▶ _Task description_: Among the entries that follow, find every line with the word "hash" and copy it.

(The data)

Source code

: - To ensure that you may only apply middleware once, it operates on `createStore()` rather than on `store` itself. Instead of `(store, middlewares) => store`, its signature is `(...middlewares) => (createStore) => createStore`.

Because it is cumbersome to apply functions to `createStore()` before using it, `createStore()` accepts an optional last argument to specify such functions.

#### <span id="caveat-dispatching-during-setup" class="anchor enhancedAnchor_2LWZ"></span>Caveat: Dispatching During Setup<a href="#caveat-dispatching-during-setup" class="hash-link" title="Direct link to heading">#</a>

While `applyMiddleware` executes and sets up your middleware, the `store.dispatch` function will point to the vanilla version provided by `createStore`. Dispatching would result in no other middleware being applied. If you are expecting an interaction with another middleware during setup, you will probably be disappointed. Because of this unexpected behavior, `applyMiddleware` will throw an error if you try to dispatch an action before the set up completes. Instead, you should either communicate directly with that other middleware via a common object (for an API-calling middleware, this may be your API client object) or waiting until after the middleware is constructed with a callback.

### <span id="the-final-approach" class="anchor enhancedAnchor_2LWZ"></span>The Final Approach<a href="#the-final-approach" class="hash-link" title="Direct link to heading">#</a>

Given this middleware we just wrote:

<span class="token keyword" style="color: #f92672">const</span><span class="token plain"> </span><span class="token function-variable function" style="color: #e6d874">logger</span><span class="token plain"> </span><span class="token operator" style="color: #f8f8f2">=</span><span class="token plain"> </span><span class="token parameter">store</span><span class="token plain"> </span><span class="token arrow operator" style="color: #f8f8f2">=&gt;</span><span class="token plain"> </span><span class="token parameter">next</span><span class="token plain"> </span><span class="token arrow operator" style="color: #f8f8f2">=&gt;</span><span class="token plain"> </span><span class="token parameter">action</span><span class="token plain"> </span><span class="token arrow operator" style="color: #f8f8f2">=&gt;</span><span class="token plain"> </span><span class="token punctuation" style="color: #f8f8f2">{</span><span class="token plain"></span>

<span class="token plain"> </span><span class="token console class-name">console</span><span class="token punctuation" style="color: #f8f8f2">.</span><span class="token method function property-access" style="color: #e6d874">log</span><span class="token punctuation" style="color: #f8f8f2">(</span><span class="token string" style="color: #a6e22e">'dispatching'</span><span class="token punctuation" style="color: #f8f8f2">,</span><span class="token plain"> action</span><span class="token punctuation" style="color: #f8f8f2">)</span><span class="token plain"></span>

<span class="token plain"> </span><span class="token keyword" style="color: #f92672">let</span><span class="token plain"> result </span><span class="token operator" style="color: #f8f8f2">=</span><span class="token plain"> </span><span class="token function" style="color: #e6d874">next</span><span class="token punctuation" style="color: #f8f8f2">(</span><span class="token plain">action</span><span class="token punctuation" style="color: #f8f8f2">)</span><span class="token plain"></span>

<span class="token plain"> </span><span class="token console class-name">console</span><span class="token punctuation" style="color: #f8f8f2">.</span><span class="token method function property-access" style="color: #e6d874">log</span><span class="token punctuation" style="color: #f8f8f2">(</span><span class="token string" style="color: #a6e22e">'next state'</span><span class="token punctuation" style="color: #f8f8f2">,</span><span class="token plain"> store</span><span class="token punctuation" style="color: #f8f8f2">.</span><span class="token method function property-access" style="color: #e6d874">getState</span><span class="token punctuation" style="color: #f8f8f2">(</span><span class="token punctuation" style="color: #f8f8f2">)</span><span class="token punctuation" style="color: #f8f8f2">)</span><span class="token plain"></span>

(End The data)

▶ _Response to this task_:
#### <span id="caveat-dispatching-during-setup" class="anchor enhancedAnchor_2LWZ"></span>Caveat: Dispatching During Setup<a href="#caveat-dispatching-during-setup" class="hash-link" title="Direct link to heading">#</a>
### <span id="the-final-approach" class="anchor enhancedAnchor_2LWZ"></span>The Final Approach<a href="#the-final-approach" class="hash-link" title="Direct link to heading">#</a>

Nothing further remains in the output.